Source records
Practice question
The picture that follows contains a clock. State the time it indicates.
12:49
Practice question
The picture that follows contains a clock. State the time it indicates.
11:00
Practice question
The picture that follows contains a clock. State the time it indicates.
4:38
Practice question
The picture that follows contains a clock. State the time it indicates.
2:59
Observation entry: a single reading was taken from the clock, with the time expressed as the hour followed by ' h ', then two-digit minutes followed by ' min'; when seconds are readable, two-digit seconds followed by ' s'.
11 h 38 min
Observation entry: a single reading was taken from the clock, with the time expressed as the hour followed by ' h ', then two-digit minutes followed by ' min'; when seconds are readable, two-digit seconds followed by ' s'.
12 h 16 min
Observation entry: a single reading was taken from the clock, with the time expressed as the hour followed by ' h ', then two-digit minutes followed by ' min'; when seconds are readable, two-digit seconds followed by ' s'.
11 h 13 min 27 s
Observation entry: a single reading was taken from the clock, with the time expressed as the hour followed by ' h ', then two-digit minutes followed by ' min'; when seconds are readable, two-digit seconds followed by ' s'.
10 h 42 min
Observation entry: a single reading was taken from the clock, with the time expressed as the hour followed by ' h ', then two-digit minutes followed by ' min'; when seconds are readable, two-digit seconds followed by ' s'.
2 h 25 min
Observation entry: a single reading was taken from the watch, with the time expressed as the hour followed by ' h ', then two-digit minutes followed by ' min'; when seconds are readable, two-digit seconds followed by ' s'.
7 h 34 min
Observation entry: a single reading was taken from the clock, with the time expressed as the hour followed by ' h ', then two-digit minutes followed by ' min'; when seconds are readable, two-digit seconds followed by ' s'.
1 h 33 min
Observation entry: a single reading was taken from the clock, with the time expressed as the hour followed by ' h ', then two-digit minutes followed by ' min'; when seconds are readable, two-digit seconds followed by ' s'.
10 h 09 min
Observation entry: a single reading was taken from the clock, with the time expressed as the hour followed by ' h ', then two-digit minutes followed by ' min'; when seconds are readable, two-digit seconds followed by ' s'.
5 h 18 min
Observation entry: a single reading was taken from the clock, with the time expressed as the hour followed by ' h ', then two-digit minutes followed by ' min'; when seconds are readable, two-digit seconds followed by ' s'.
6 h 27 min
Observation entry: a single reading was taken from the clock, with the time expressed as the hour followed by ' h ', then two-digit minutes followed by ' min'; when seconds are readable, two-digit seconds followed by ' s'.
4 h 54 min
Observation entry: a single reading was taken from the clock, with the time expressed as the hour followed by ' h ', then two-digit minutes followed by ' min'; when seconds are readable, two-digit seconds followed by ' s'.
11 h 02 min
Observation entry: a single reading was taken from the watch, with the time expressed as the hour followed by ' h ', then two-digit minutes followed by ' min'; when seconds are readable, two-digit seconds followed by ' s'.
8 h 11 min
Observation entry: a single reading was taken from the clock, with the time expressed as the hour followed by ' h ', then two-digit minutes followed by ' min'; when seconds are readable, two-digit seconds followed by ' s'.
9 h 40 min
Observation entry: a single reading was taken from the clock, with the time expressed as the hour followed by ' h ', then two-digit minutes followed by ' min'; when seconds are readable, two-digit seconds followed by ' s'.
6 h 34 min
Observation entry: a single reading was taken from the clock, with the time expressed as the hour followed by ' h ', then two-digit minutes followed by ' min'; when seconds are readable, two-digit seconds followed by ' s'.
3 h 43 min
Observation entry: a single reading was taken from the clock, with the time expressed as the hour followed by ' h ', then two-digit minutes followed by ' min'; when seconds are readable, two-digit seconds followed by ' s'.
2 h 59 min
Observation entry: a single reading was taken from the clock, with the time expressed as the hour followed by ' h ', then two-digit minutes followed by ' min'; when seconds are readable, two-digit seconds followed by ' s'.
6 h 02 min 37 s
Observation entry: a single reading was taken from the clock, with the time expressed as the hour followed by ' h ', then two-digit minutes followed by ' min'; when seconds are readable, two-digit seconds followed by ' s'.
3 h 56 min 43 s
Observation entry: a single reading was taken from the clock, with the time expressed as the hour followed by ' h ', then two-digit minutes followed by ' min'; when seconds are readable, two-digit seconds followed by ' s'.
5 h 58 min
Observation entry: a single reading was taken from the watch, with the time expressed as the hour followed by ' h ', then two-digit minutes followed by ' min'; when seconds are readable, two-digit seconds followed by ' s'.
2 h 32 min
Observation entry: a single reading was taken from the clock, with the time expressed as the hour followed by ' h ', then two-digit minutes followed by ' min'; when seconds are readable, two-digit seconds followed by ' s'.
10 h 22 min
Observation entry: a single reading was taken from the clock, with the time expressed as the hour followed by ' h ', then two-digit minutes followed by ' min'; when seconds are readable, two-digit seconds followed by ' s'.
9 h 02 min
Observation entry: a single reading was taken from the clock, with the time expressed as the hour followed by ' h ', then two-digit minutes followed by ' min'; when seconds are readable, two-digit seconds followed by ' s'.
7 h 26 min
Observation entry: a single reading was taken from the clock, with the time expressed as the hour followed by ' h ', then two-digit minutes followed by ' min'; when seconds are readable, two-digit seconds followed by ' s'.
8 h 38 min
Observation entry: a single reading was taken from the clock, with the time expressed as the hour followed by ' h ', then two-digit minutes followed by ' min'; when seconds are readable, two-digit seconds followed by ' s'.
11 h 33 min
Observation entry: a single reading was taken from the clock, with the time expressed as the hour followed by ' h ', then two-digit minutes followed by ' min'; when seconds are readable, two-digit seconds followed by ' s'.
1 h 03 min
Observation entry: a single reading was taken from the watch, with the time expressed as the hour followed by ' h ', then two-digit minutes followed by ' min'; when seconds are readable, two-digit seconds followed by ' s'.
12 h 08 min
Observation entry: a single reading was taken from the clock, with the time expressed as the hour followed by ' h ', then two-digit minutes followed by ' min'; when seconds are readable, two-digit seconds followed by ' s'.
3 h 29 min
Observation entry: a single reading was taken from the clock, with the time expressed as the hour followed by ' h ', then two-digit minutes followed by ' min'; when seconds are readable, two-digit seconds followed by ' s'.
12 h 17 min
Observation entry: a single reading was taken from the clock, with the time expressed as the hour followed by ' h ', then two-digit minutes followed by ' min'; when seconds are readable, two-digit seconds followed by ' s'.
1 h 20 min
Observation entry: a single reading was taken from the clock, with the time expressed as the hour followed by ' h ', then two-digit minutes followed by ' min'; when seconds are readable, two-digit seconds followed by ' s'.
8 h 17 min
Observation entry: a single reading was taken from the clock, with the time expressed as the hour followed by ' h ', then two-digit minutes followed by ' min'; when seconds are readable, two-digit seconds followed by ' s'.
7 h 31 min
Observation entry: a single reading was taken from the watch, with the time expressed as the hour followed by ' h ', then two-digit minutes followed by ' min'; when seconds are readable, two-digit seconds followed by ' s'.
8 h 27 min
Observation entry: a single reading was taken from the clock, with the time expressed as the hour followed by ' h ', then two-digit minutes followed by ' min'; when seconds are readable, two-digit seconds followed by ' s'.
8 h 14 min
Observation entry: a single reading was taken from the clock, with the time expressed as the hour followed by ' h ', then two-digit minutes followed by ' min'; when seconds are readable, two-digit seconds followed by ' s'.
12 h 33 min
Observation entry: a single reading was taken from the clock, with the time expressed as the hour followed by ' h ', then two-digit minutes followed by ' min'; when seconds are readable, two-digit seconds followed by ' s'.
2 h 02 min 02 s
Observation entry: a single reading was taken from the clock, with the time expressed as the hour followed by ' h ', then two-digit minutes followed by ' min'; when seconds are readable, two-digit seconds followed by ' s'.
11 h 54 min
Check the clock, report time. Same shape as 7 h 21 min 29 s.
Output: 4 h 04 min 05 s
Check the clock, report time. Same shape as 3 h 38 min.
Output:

■ **PROBLEM REQUIREMENTS**: Reproduce every row above, word for word, changing nothing.

■ **WRITTEN ANSWER**:
Practice question
The picture that follows contains a clock. State the time it indicates.
12:49
Practice question
The picture that follows contains a clock. State the time it indicates.
11:00
Practice question
The picture that follows contains a clock. State the time it indicates.
4:38
Practice question
The picture that follows contains a clock. State the time it indicates.
2:59
Observation entry: a single reading was taken from the clock, with the time expressed as the hour followed by ' h ', then two-digit minutes followed by ' min'; when seconds are readable, two-digit seconds followed by ' s'.
11 h 38 min
Observation entry: a single reading was taken from the clock, with the time expressed as the hour followed by ' h ', then two-digit minutes followed by ' min'; when seconds are readable, two-digit seconds followed by ' s'.
12 h 16 min
Observation entry: a single reading was taken from the clock, with the time expressed as the hour followed by ' h ', then two-digit minutes followed by ' min'; when seconds are readable, two-digit seconds followed by ' s'.
11 h 13 min 27 s
Observation entry: a single reading was taken from the clock, with the time expressed as the hour followed by ' h ', then two-digit minutes followed by ' min'; when seconds are readable, two-digit seconds followed by ' s'.
10 h 42 min
Observation entry: a single reading was taken from the clock, with the time expressed as the hour followed by ' h ', then two-digit minutes followed by ' min'; when seconds are readable, two-digit seconds followed by ' s'.
2 h 25 min
Observation entry: a single reading was taken from the watch, with the time expressed as the hour followed by ' h ', then two-digit minutes followed by ' min'; when seconds are readable, two-digit seconds followed by ' s'.
7 h 34 min
Observation entry: a single reading was taken from the clock, with the time expressed as the hour followed by ' h ', then two-digit minutes followed by ' min'; when seconds are readable, two-digit seconds followed by ' s'.
1 h 33 min
Observation entry: a single reading was taken from the clock, with the time expressed as the hour followed by ' h ', then two-digit minutes followed by ' min'; when seconds are readable, two-digit seconds followed by ' s'.
10 h 09 min
Observation entry: a single reading was taken from the clock, with the time expressed as the hour followed by ' h ', then two-digit minutes followed by ' min'; when seconds are readable, two-digit seconds followed by ' s'.
5 h 18 min
Observation entry: a single reading was taken from the clock, with the time expressed as the hour followed by ' h ', then two-digit minutes followed by ' min'; when seconds are readable, two-digit seconds followed by ' s'.
6 h 27 min
Observation entry: a single reading was taken from the clock, with the time expressed as the hour followed by ' h ', then two-digit minutes followed by ' min'; when seconds are readable, two-digit seconds followed by ' s'.
4 h 54 min
Observation entry: a single reading was taken from the clock, with the time expressed as the hour followed by ' h ', then two-digit minutes followed by ' min'; when seconds are readable, two-digit seconds followed by ' s'.
11 h 02 min
Observation entry: a single reading was taken from the watch, with the time expressed as the hour followed by ' h ', then two-digit minutes followed by ' min'; when seconds are readable, two-digit seconds followed by ' s'.
8 h 11 min
Observation entry: a single reading was taken from the clock, with the time expressed as the hour followed by ' h ', then two-digit minutes followed by ' min'; when seconds are readable, two-digit seconds followed by ' s'.
9 h 40 min
Observation entry: a single reading was taken from the clock, with the time expressed as the hour followed by ' h ', then two-digit minutes followed by ' min'; when seconds are readable, two-digit seconds followed by ' s'.
6 h 34 min
Observation entry: a single reading was taken from the clock, with the time expressed as the hour followed by ' h ', then two-digit minutes followed by ' min'; when seconds are readable, two-digit seconds followed by ' s'.
3 h 43 min
Observation entry: a single reading was taken from the clock, with the time expressed as the hour followed by ' h ', then two-digit minutes followed by ' min'; when seconds are readable, two-digit seconds followed by ' s'.
2 h 59 min
Observation entry: a single reading was taken from the clock, with the time expressed as the hour followed by ' h ', then two-digit minutes followed by ' min'; when seconds are readable, two-digit seconds followed by ' s'.
6 h 02 min 37 s
Observation entry: a single reading was taken from the clock, with the time expressed as the hour followed by ' h ', then two-digit minutes followed by ' min'; when seconds are readable, two-digit seconds followed by ' s'.
3 h 56 min 43 s
Observation entry: a single reading was taken from the clock, with the time expressed as the hour followed by ' h ', then two-digit minutes followed by ' min'; when seconds are readable, two-digit seconds followed by ' s'.
5 h 58 min
Observation entry: a single reading was taken from the watch, with the time expressed as the hour followed by ' h ', then two-digit minutes followed by ' min'; when seconds are readable, two-digit seconds followed by ' s'.
2 h 32 min
Observation entry: a single reading was taken from the clock, with the time expressed as the hour followed by ' h ', then two-digit minutes followed by ' min'; when seconds are readable, two-digit seconds followed by ' s'.
10 h 22 min
Observation entry: a single reading was taken from the clock, with the time expressed as the hour followed by ' h ', then two-digit minutes followed by ' min'; when seconds are readable, two-digit seconds followed by ' s'.
9 h 02 min
Observation entry: a single reading was taken from the clock, with the time expressed as the hour followed by ' h ', then two-digit minutes followed by ' min'; when seconds are readable, two-digit seconds followed by ' s'.
7 h 26 min
Observation entry: a single reading was taken from the clock, with the time expressed as the hour followed by ' h ', then two-digit minutes followed by ' min'; when seconds are readable, two-digit seconds followed by ' s'.
8 h 38 min
Observation entry: a single reading was taken from the clock, with the time expressed as the hour followed by ' h ', then two-digit minutes followed by ' min'; when seconds are readable, two-digit seconds followed by ' s'.
11 h 33 min
Observation entry: a single reading was taken from the clock, with the time expressed as the hour followed by ' h ', then two-digit minutes followed by ' min'; when seconds are readable, two-digit seconds followed by ' s'.
1 h 03 min
Observation entry: a single reading was taken from the watch, with the time expressed as the hour followed by ' h ', then two-digit minutes followed by ' min'; when seconds are readable, two-digit seconds followed by ' s'.
12 h 08 min
Observation entry: a single reading was taken from the clock, with the time expressed as the hour followed by ' h ', then two-digit minutes followed by ' min'; when seconds are readable, two-digit seconds followed by ' s'.
3 h 29 min
Observation entry: a single reading was taken from the clock, with the time expressed as the hour followed by ' h ', then two-digit minutes followed by ' min'; when seconds are readable, two-digit seconds followed by ' s'.
12 h 17 min
Observation entry: a single reading was taken from the clock, with the time expressed as the hour followed by ' h ', then two-digit minutes followed by ' min'; when seconds are readable, two-digit seconds followed by ' s'.
1 h 20 min
Observation entry: a single reading was taken from the clock, with the time expressed as the hour followed by ' h ', then two-digit minutes followed by ' min'; when seconds are readable, two-digit seconds followed by ' s'.
8 h 17 min
Observation entry: a single reading was taken from the clock, with the time expressed as the hour followed by ' h ', then two-digit minutes followed by ' min'; when seconds are readable, two-digit seconds followed by ' s'.
7 h 31 min
Observation entry: a single reading was taken from the watch, with the time expressed as the hour followed by ' h ', then two-digit minutes followed by ' min'; when seconds are readable, two-digit seconds followed by ' s'.
8 h 27 min
Observation entry: a single reading was taken from the clock, with the time expressed as the hour followed by ' h ', then two-digit minutes followed by ' min'; when seconds are readable, two-digit seconds followed by ' s'.
8 h 14 min
Observation entry: a single reading was taken from the clock, with the time expressed as the hour followed by ' h ', then two-digit minutes followed by ' min'; when seconds are readable, two-digit seconds followed by ' s'.
12 h 33 min
Observation entry: a single reading was taken from the clock, with the time expressed as the hour followed by ' h ', then two-digit minutes followed by ' min'; when seconds are readable, two-digit seconds followed by ' s'.
2 h 02 min 02 s
Observation entry: a single reading was taken from the clock, with the time expressed as the hour followed by ' h ', then two-digit minutes followed by ' min'; when seconds are readable, two-digit seconds followed by ' s'.
11 h 54 min
Check the clock, report time. Same shape as 7 h 21 min 29 s.
Output: 4 h 04 min 05 s
Check the clock, report time. Same shape as 3 h 38 min.
Output:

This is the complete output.